→ **SELECTED EXCERPT**
------------------------------------------------------------------------

Coping

What Do You Need from Today?

A neighbor asked me recently, “How are you doing with all of this?”

I hung my head a bit and replied rather sheepishly, “I’m good! Truthfully, I’m happy with all this quiet.” Sheltering-at-home feels like my natural habitat. I have time to think, write, pray, listen to music, drink coffee . . .

But not everyone feels the same way. I know.

I asked that neighbor, “How are you doing with all of this?”

She responded, “This is HARD! I miss my friends! I miss seeing people face-to-face.”

Ah . . . the honest response of an extrovert, someone energized by time with people.

Some of you have full houses these days, brimming with constant Zoom calls and online everything. Others of you have households of one and find yourself immersed in an ocean of quiet. Introverts and extroverts find this a challenging time, but usually for very different reasons.

------------------------------------------------------------------------

Text extracted from each page:

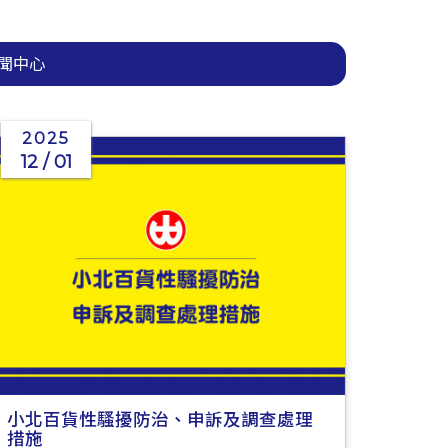
聞中心
2025
12 / 01
小北百貨性騷擾防治、申訴及調查處理
措施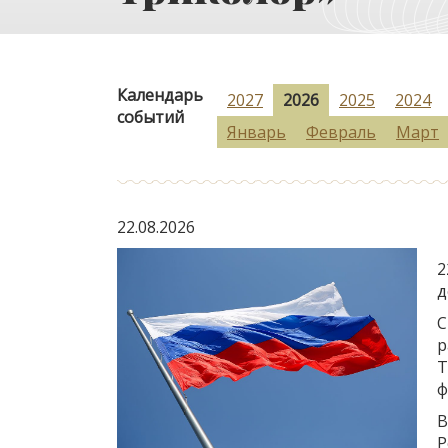
Календарь
2027
2026
2025
2024
событий
Январь
Февраль
Март
22.08.2026
2
д
С
р
Т
ф
В
Р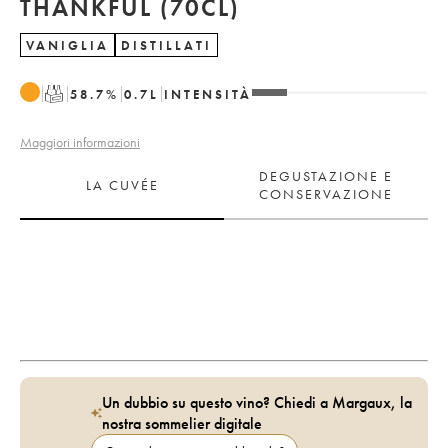
THANKFUL (70CL)
VANIGLIA
DISTILLATI
T
58.7
%
0.7
L
INTENSITÀ
Maggiori informazioni
DEGUSTAZIONE E
LA CUVÉE
CONSERVAZIONE
Un dubbio su questo vino? Chiedi a Margaux, la
nostra sommelier digitale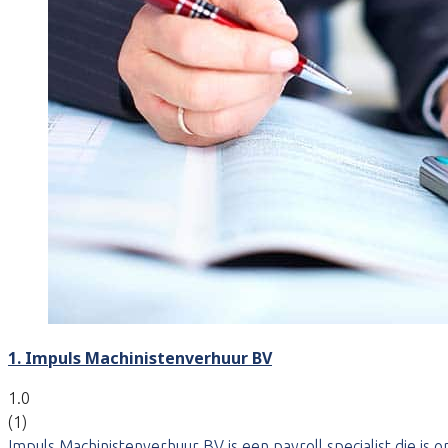
1. Impuls Machinistenverhuur BV
1.0
(1)
Impuls Machinistenverhuur BV is een payroll specialist die 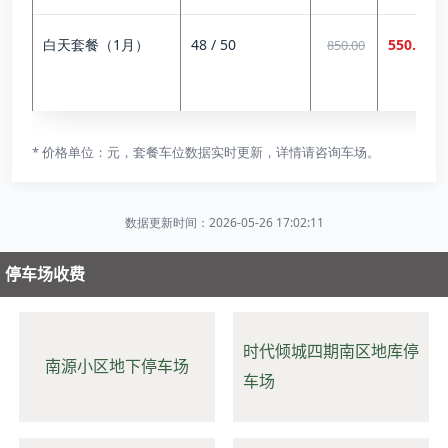
白天套餐（1月）
48 / 50
550.00
850.00
* 价格单位：元，套餐车位数据实时更新，详情请咨询车场。
数据更新时间：2026-05-26 17:02:11
停车场收费
时代倾城四期南区地库停
南源小区地下停车场
车场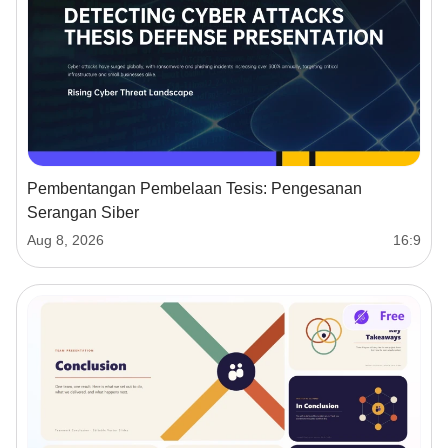
Pembentangan Pembelaan Tesis: Pengesanan
Serangan Siber
Aug 8, 2026
16:9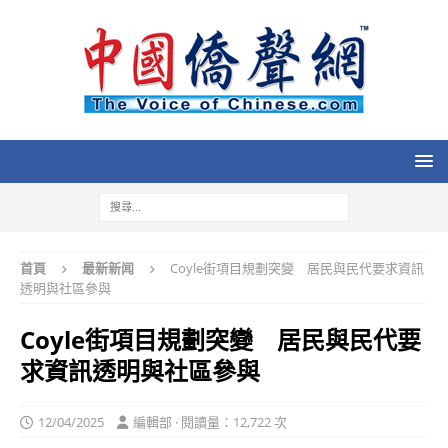
首頁
最新新闻
Coyle街項目規劃突變 居民與民代要求資訊
透明與社區參與
Coyle街項目規劃突變 居民與民代要
求資訊透明與社區參與
12/04/2025
編輯部 · 閱讀量：12,722 次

------------------------------------------------------------------------

→ **WHAT TO WORK ON**
In the coping piece, what does the neighbor say she misses?

→ **ANSWER BOX**
Her friends and seeing people face-to-face.